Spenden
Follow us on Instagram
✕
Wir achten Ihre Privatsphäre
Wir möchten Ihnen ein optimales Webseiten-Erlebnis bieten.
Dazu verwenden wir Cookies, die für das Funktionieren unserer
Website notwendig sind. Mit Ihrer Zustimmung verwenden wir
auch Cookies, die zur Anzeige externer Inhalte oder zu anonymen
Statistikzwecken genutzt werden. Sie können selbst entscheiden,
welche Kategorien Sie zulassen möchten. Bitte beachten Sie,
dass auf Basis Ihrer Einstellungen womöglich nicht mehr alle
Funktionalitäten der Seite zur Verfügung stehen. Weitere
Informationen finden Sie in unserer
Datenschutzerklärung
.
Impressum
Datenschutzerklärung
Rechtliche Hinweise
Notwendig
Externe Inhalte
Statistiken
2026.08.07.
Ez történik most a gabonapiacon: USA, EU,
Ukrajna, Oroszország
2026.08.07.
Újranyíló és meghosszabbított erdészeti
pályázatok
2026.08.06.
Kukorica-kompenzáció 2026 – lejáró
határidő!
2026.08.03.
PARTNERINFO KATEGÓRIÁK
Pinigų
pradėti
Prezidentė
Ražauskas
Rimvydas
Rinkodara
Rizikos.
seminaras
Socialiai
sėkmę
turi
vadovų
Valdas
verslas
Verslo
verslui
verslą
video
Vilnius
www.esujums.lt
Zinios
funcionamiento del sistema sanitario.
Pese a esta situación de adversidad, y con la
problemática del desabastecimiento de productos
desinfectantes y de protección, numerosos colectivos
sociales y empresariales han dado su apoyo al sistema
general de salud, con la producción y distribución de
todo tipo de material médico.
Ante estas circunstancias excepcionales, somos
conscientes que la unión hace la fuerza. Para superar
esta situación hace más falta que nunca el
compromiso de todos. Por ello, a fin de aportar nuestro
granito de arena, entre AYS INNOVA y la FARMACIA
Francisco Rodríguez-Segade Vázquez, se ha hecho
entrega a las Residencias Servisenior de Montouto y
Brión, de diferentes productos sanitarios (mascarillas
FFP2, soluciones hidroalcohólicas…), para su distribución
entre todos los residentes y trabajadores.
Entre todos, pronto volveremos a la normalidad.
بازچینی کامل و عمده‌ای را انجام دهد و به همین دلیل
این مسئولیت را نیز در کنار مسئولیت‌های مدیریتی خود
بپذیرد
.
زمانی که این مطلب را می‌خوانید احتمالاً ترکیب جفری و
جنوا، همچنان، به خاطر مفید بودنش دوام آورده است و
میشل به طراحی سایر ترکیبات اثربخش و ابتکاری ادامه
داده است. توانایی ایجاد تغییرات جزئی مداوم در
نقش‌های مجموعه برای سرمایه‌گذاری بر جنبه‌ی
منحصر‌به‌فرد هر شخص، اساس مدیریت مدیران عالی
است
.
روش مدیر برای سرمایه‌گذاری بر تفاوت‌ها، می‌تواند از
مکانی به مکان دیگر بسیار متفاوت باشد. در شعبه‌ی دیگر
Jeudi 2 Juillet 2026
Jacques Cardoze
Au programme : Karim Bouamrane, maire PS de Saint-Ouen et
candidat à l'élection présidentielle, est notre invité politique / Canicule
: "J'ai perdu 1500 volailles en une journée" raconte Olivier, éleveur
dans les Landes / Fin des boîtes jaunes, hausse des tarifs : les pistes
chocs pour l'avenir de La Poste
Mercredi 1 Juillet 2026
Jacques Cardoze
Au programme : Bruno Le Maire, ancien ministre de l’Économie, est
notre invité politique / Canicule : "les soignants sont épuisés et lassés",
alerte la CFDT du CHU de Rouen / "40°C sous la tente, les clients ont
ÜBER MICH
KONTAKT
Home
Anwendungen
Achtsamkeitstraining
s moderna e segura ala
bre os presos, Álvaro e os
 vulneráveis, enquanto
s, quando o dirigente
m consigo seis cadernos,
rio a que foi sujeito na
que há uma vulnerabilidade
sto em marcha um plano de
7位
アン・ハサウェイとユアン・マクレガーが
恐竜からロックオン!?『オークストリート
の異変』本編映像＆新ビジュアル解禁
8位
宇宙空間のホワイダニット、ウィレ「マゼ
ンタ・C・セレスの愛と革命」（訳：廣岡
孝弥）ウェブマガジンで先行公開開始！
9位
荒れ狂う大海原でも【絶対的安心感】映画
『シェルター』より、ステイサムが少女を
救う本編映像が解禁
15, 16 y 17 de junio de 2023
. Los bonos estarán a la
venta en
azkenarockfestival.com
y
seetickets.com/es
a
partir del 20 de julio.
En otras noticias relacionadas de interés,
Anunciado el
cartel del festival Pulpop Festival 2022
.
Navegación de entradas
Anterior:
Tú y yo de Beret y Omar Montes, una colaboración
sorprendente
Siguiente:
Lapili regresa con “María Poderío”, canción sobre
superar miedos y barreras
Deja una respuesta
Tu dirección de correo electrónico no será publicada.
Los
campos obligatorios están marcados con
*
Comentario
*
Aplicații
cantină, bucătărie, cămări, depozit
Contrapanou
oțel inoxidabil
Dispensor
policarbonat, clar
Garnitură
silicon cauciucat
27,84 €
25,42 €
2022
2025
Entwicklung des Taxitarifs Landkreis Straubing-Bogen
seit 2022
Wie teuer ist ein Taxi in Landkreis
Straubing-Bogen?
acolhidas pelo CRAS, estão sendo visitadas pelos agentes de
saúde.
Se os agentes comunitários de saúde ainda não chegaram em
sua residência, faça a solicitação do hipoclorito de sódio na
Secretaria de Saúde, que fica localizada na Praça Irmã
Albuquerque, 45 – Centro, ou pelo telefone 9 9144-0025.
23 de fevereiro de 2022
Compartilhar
==========
Work required: Every entry above must be copied exactly.

Exercise result:
Spenden
Follow us on Instagram
✕
Wir achten Ihre Privatsphäre
Wir möchten Ihnen ein optimales Webseiten-Erlebnis bieten.
Dazu verwenden wir Cookies, die für das Funktionieren unserer
Website notwendig sind. Mit Ihrer Zustimmung verwenden wir
auch Cookies, die zur Anzeige externer Inhalte oder zu anonymen
Statistikzwecken genutzt werden. Sie können selbst entscheiden,
welche Kategorien Sie zulassen möchten. Bitte beachten Sie,
dass auf Basis Ihrer Einstellungen womöglich nicht mehr alle
Funktionalitäten der Seite zur Verfügung stehen. Weitere
Informationen finden Sie in unserer
Datenschutzerklärung
.
Impressum
Datenschutzerklärung
Rechtliche Hinweise
Notwendig
Externe Inhalte
Statistiken
2026.08.07.
Ez történik most a gabonapiacon: USA, EU,
Ukrajna, Oroszország
2026.08.07.
Újranyíló és meghosszabbított erdészeti
pályázatok
2026.08.06.
Kukorica-kompenzáció 2026 – lejáró
határidő!
2026.08.03.
PARTNERINFO KATEGÓRIÁK
Pinigų
pradėti
Prezidentė
Ražauskas
Rimvydas
Rinkodara
Rizikos.
seminaras
Socialiai
sėkmę
turi
vadovų
Valdas
verslas
Verslo
verslui
verslą
video
Vilnius
www.esujums.lt
Zinios
funcionamiento del sistema sanitario.
Pese a esta situación de adversidad, y con la
problemática del desabastecimiento de productos
desinfectantes y de protección, numerosos colectivos
sociales y empresariales han dado su apoyo al sistema
general de salud, con la producción y distribución de
todo tipo de material médico.
Ante estas circunstancias excepcionales, somos
conscientes que la unión hace la fuerza. Para superar
esta situación hace más falta que nunca el
compromiso de todos. Por ello, a fin de aportar nuestro
granito de arena, entre AYS INNOVA y la FARMACIA
Francisco Rodríguez-Segade Vázquez, se ha hecho
entrega a las Residencias Servisenior de Montouto y
Brión, de diferentes productos sanitarios (mascarillas
FFP2, soluciones hidroalcohólicas…), para su distribución
entre todos los residentes y trabajadores.
Entre todos, pronto volveremos a la normalidad.
بازچینی کامل و عمده‌ای را انجام دهد و به همین دلیل
این مسئولیت را نیز در کنار مسئولیت‌های مدیریتی خود
بپذیرد
.
زمانی که این مطلب را می‌خوانید احتمالاً ترکیب جفری و
جنوا، همچنان، به خاطر مفید بودنش دوام آورده است و
میشل به طراحی سایر ترکیبات اثربخش و ابتکاری ادامه
داده است. توانایی ایجاد تغییرات جزئی مداوم در
نقش‌های مجموعه برای سرمایه‌گذاری بر جنبه‌ی
منحصر‌به‌فرد هر شخص، اساس مدیریت مدیران عالی
است
.
روش مدیر برای سرمایه‌گذاری بر تفاوت‌ها، می‌تواند از
مکانی به مکان دیگر بسیار متفاوت باشد. در شعبه‌ی دیگر
Jeudi 2 Juillet 2026
Jacques Cardoze
Au programme : Karim Bouamrane, maire PS de Saint-Ouen et
candidat à l'élection présidentielle, est notre invité politique / Canicule
: "J'ai perdu 1500 volailles en une journée" raconte Olivier, éleveur
dans les Landes / Fin des boîtes jaunes, hausse des tarifs : les pistes
chocs pour l'avenir de La Poste
Mercredi 1 Juillet 2026
Jacques Cardoze
Au programme : Bruno Le Maire, ancien ministre de l’Économie, est
notre invité politique / Canicule : "les soignants sont épuisés et lassés",
alerte la CFDT du CHU de Rouen / "40°C sous la tente, les clients ont
ÜBER MICH
KONTAKT
Home
Anwendungen
Achtsamkeitstraining
s moderna e segura ala
bre os presos, Álvaro e os
 vulneráveis, enquanto
s, quando o dirigente
m consigo seis cadernos,
rio a que foi sujeito na
que há uma vulnerabilidade
sto em marcha um plano de
7位
アン・ハサウェイとユアン・マクレガーが
恐竜からロックオン!?『オークストリート
の異変』本編映像＆新ビジュアル解禁
8位
宇宙空間のホワイダニット、ウィレ「マゼ
ンタ・C・セレスの愛と革命」（訳：廣岡
孝弥）ウェブマガジンで先行公開開始！
9位
荒れ狂う大海原でも【絶対的安心感】映画
『シェルター』より、ステイサムが少女を
救う本編映像が解禁
15, 16 y 17 de junio de 2023
. Los bonos estarán a la
venta en
azkenarockfestival.com
y
seetickets.com/es
a
partir del 20 de julio.
En otras noticias relacionadas de interés,
Anunciado el
cartel del festival Pulpop Festival 2022
.
Navegación de entradas
Anterior:
Tú y yo de Beret y Omar Montes, una colaboración
sorprendente
Siguiente:
Lapili regresa con “María Poderío”, canción sobre
superar miedos y barreras
Deja una respuesta
Tu dirección de correo electrónico no será publicada.
Los
campos obligatorios están marcados con
*
Comentario
*
Aplicații
cantină, bucătărie, cămări, depozit
Contrapanou
oțel inoxidabil
Dispensor
policarbonat, clar
Garnitură
silicon cauciucat
27,84 €
25,42 €
2022
2025
Entwicklung des Taxitarifs Landkreis Straubing-Bogen
seit 2022
Wie teuer ist ein Taxi in Landkreis
Straubing-Bogen?
acolhidas pelo CRAS, estão sendo visitadas pelos agentes de
saúde.
Se os agentes comunitários de saúde ainda não chegaram em
sua residência, faça a solicitação do hipoclorito de sódio na
Secretaria de Saúde, que fica localizada na Praça Irmã
Albuquerque, 45 – Centro, ou pelo telefone 9 9144-0025.
23 de fevereiro de 2022
Compartilhar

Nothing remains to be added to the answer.